Разбазарив интеллигенцию как класс, лабораторию и клуб, бросив ее на произвол коммерческих судеб, променяв ее на «мерседесы» и швейцарские часы, правящая госбезопасность потеряла значительную часть того, что столь фундаментально отличало ее от западных институтов, ей противостоявших, а именно способность видеть, слышать и понимать. Недавно я прочел, что Дугин — «русский Бжезинский». Что и требовалось доказать. Ведь пока Збигнев Бжезинский советовал Белому дому, дела в Кремле шли как нельзя лучше. А теперь, когда русский вариант американского болтуна и верхогляда советует Кремлю, России можно только посочувствовать.

Россия — первая тоталитарная страна в истории. Но не последняя. Китай, где Горбачеву и китайским спецслужбам так и не удалось спровоцировать антипартийный переворот, сигналом к которому должен был стать Тяньаньмынь, ведет разработки принципиально нового «сверхоружия», рядом с которым водородная бомба стариннее мушкета. В области высмеянных новыми Бжезинскими нанотехнологий Россия, как, впрочем, и США, отстает от Китая на 20 лет. В XXI веке противостояние геополитических сил не происходит в той блаженной атмосфере предсказуемой биполярности, которая так ярко характеризовала отношения Востока и Запада вплоть до конца холодной войны.

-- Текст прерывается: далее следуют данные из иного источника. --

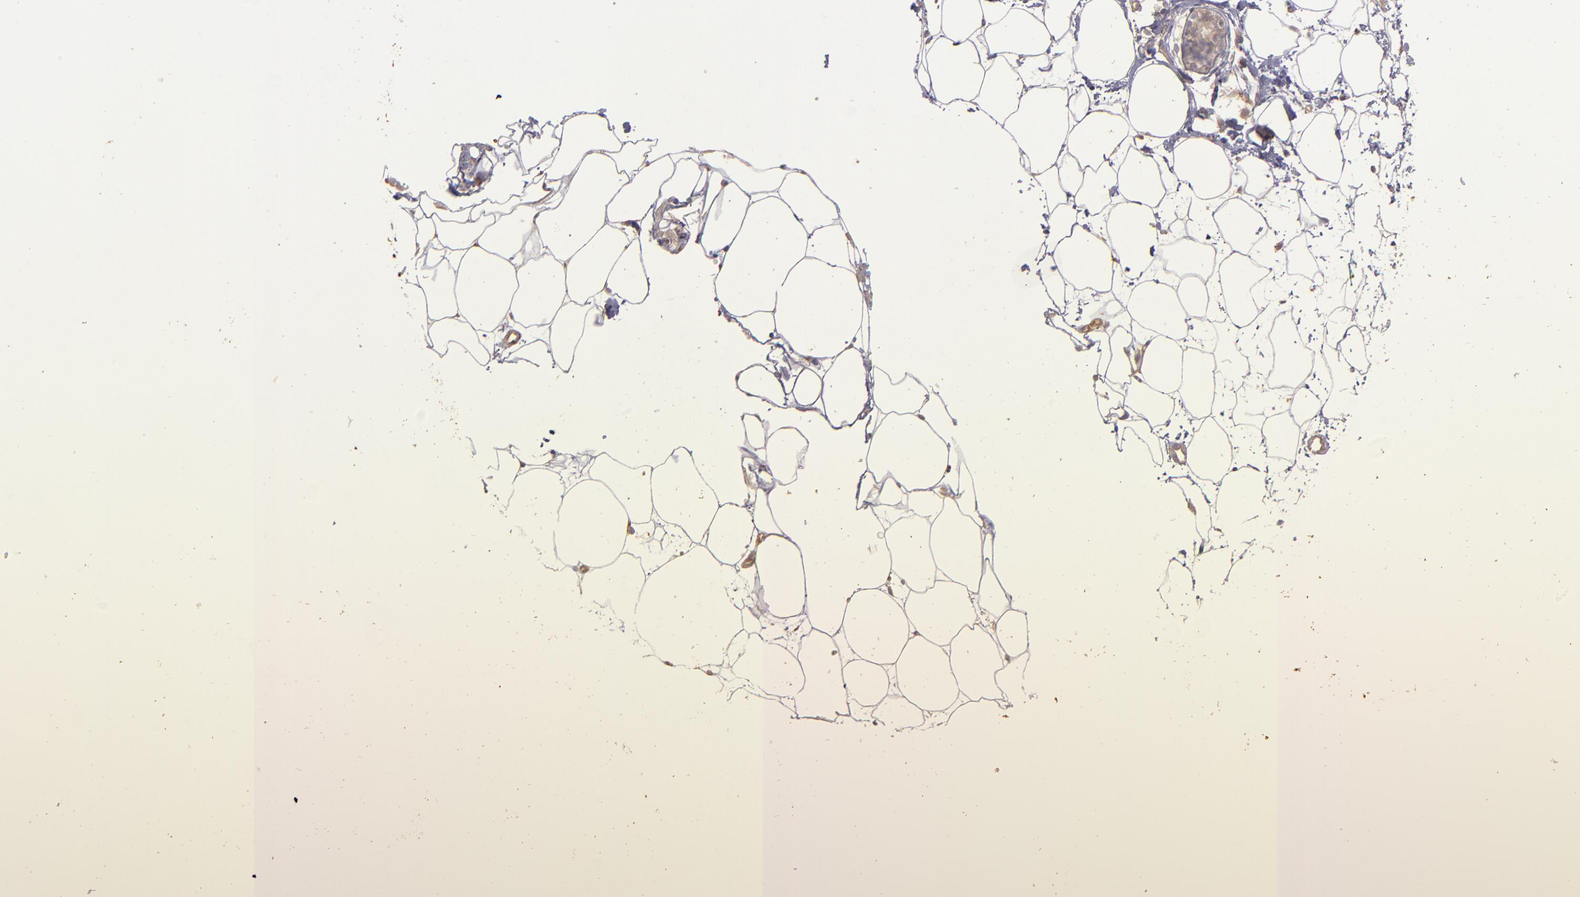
{"staining": {"intensity": "moderate", "quantity": "25%-75%", "location": "cytoplasmic/membranous"}, "tissue": "adipose tissue", "cell_type": "Adipocytes", "image_type": "normal", "snomed": [{"axis": "morphology", "description": "Normal tissue, NOS"}, {"axis": "topography", "description": "Breast"}], "caption": "Unremarkable adipose tissue demonstrates moderate cytoplasmic/membranous expression in about 25%-75% of adipocytes.", "gene": "GNAZ", "patient": {"sex": "female", "age": 22}}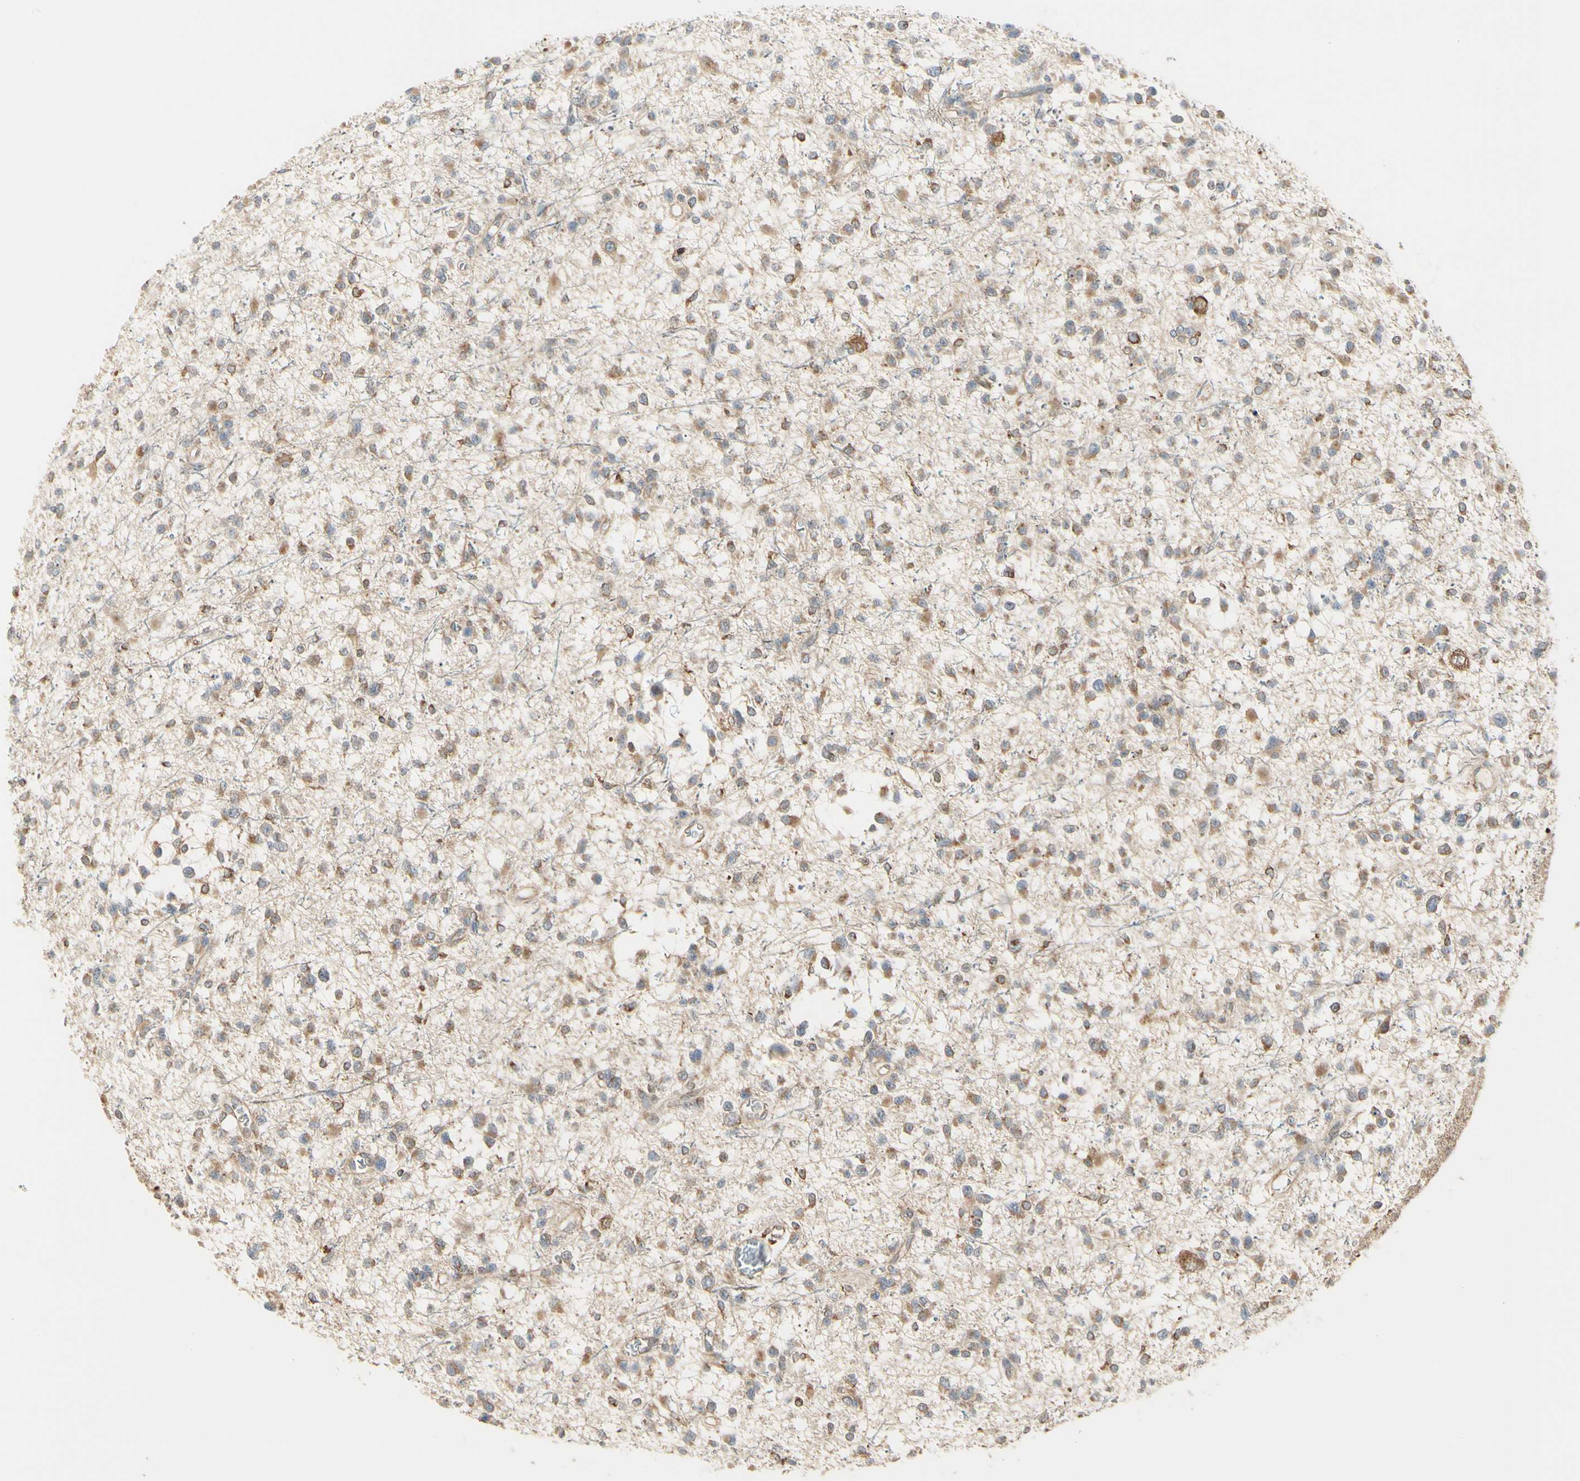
{"staining": {"intensity": "moderate", "quantity": ">75%", "location": "cytoplasmic/membranous"}, "tissue": "glioma", "cell_type": "Tumor cells", "image_type": "cancer", "snomed": [{"axis": "morphology", "description": "Glioma, malignant, Low grade"}, {"axis": "topography", "description": "Brain"}], "caption": "Immunohistochemistry (IHC) of malignant glioma (low-grade) displays medium levels of moderate cytoplasmic/membranous staining in approximately >75% of tumor cells. The staining was performed using DAB, with brown indicating positive protein expression. Nuclei are stained blue with hematoxylin.", "gene": "HSP90B1", "patient": {"sex": "female", "age": 22}}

Пресловутый клин, конечно, из-под тоталитаризма не выбит, но теперь наклонная плоскость истории обращена не только к Кремлю. Не имея глаз, чтобы видеть, ушей, чтобы слышать, и мозгов, чтобы понимать, в один прекрасный день госбезопасность окажется на этой диалектической плоскости, ей самой уготованной свободному миру, беспомощно скользя в бездну геополитики, как раньше, бывало, соскальзывала в сталинскую преисподнюю.

С разницей, что на сей раз реабилитации не последует.